• _Goal of the exercise_:
Without copying any picture, return all lines below exactly.

== Segment start ==

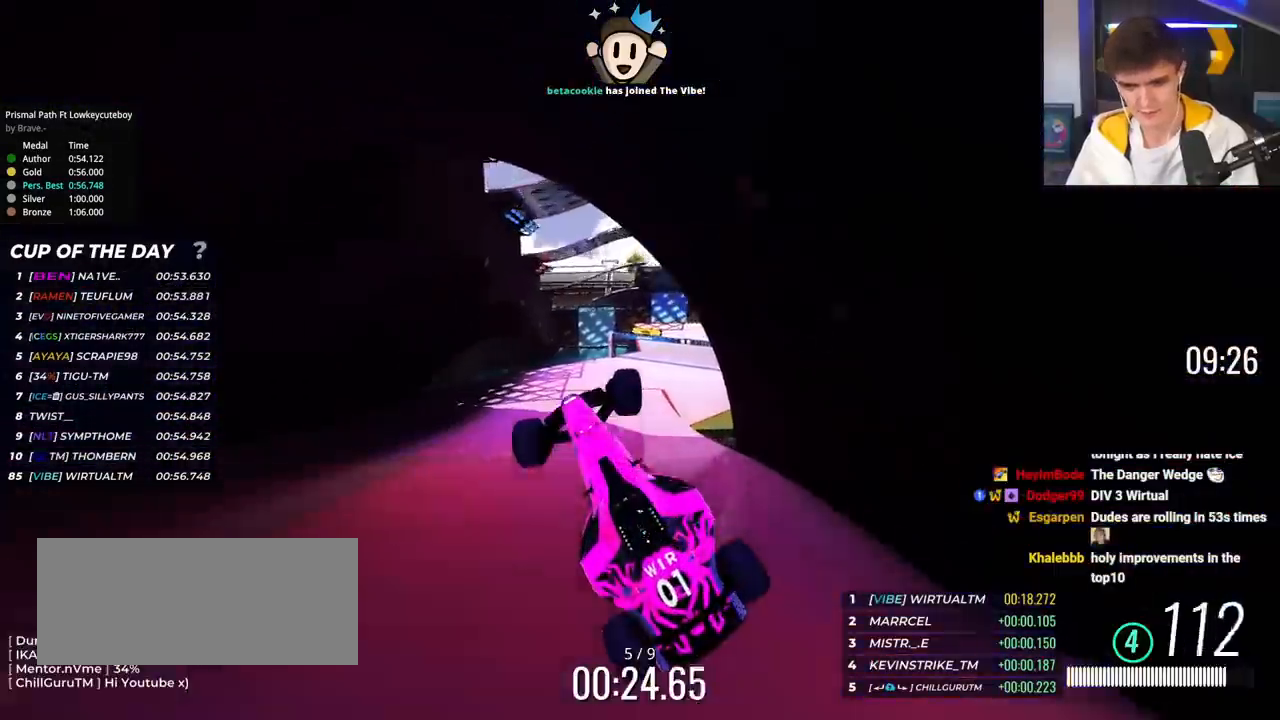
{"keys": ["up"], "events": [[384, "right", "up"]]}
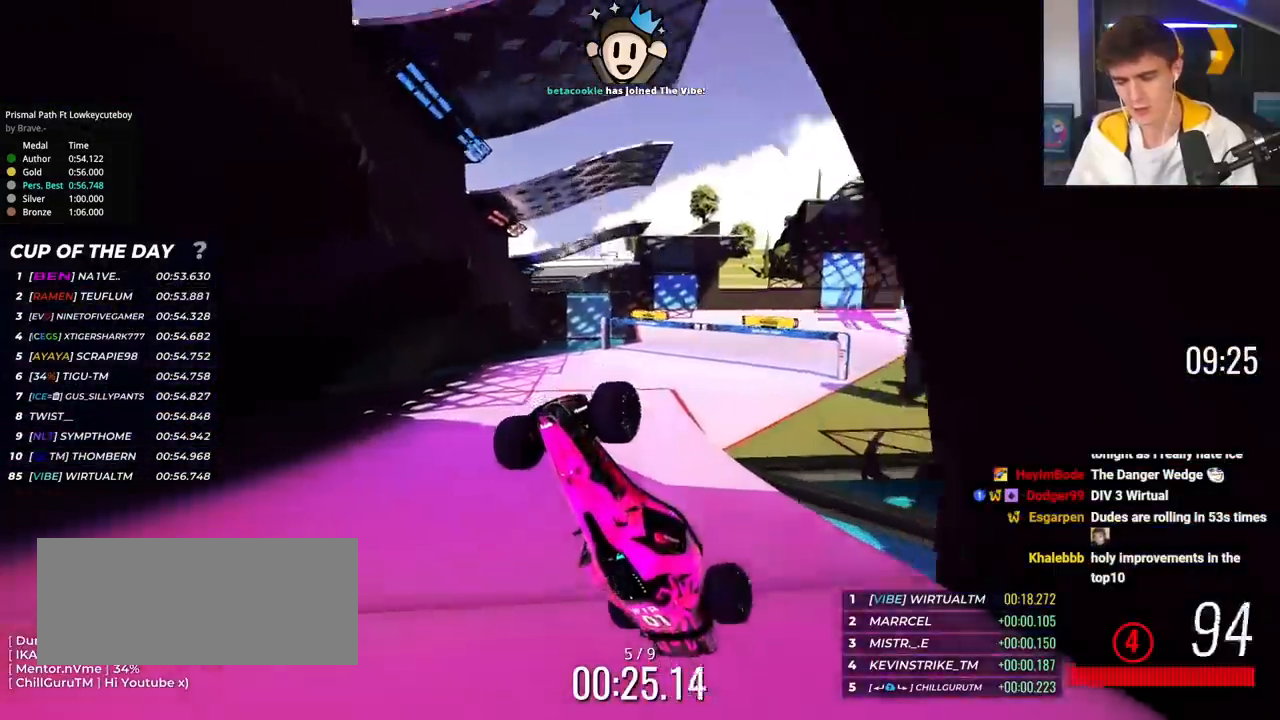
{"keys": ["up"], "events": []}
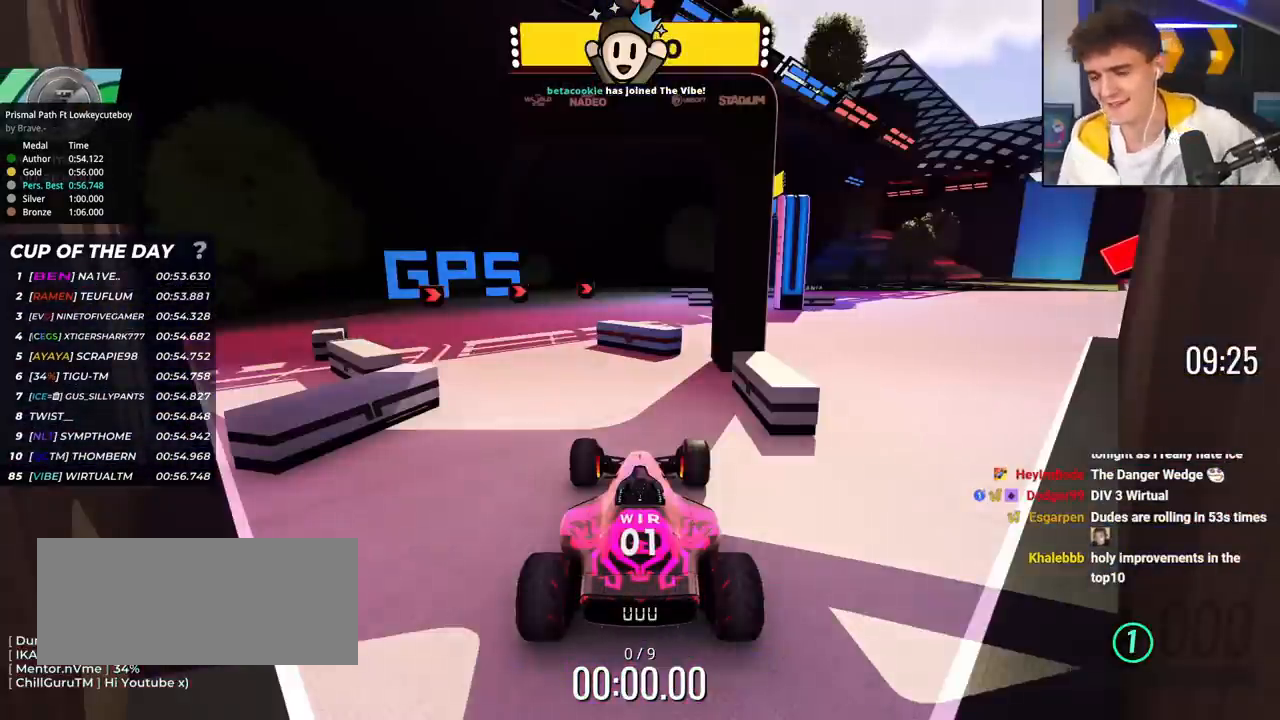
{"keys": ["up"], "events": []}
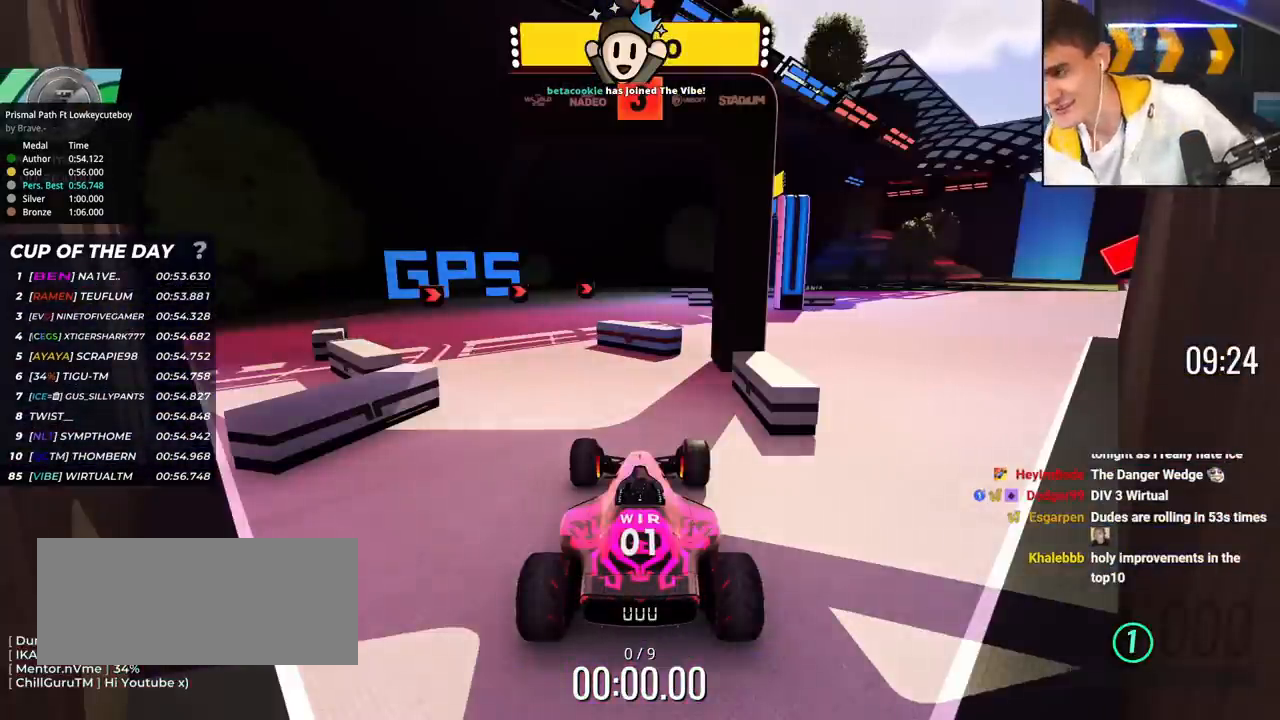
{"keys": ["up"], "events": []}
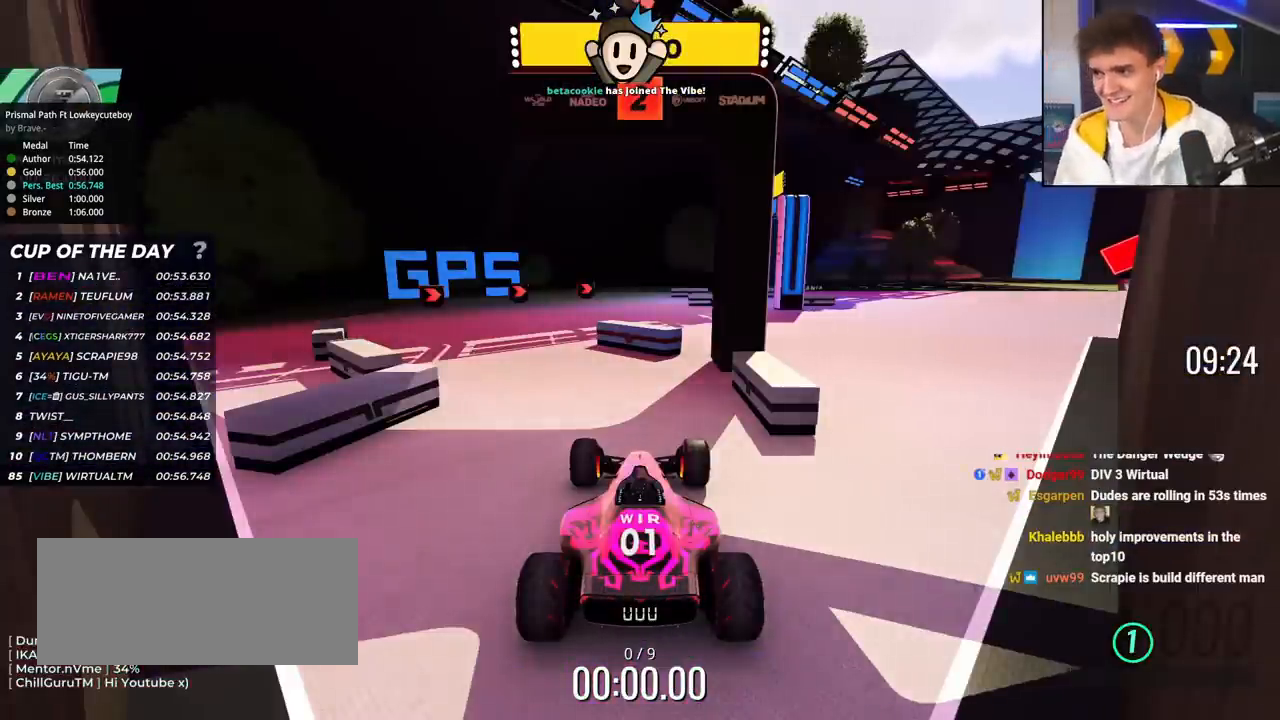
{"keys": ["up"], "events": []}
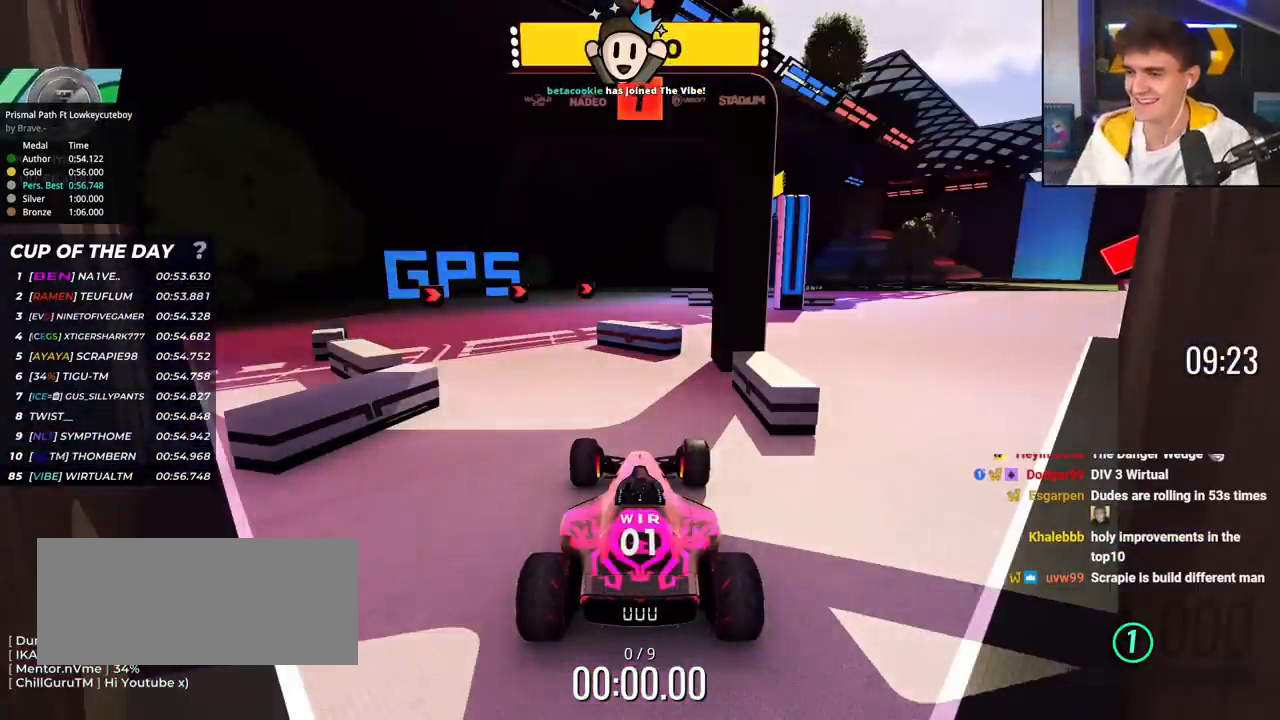
{"keys": ["left", "up"], "events": [[284, "left", "down"]]}
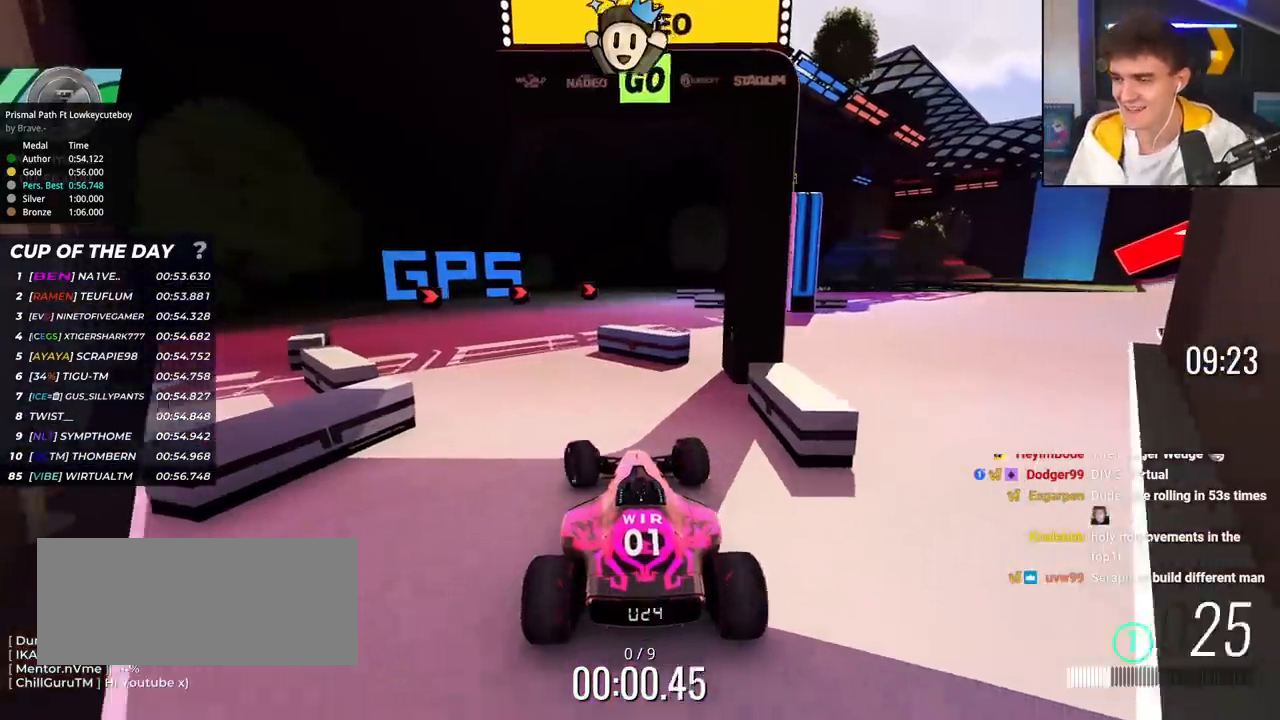
{"keys": ["up"], "events": [[384, "left", "up"]]}
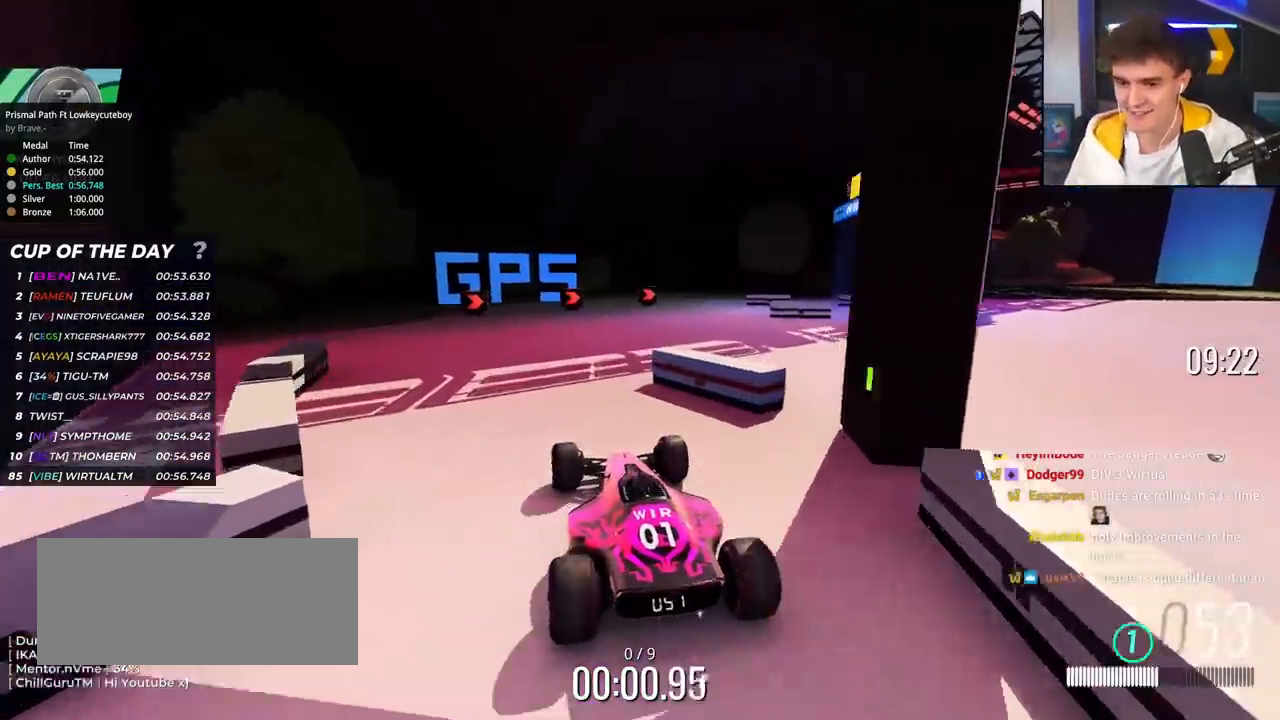
{"keys": ["up"], "events": [[33, "right", "down"], [167, "right", "up"], [350, "right", "down"], [500, "right", "up"]]}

== Segment end ==

• _Answer to this task_:
{"keys": ["up"], "events": [[384, "right", "up"]]}
{"keys": ["up"], "events": []}
{"keys": ["up"], "events": []}
{"keys": ["up"], "events": []}
{"keys": ["up"], "events": []}
{"keys": ["left", "up"], "events": [[284, "left", "down"]]}
{"keys": ["up"], "events": [[384, "left", "up"]]}
{"keys": ["up"], "events": [[33, "right", "down"], [167, "right", "up"], [350, "right", "down"], [500, "right", "up"]]}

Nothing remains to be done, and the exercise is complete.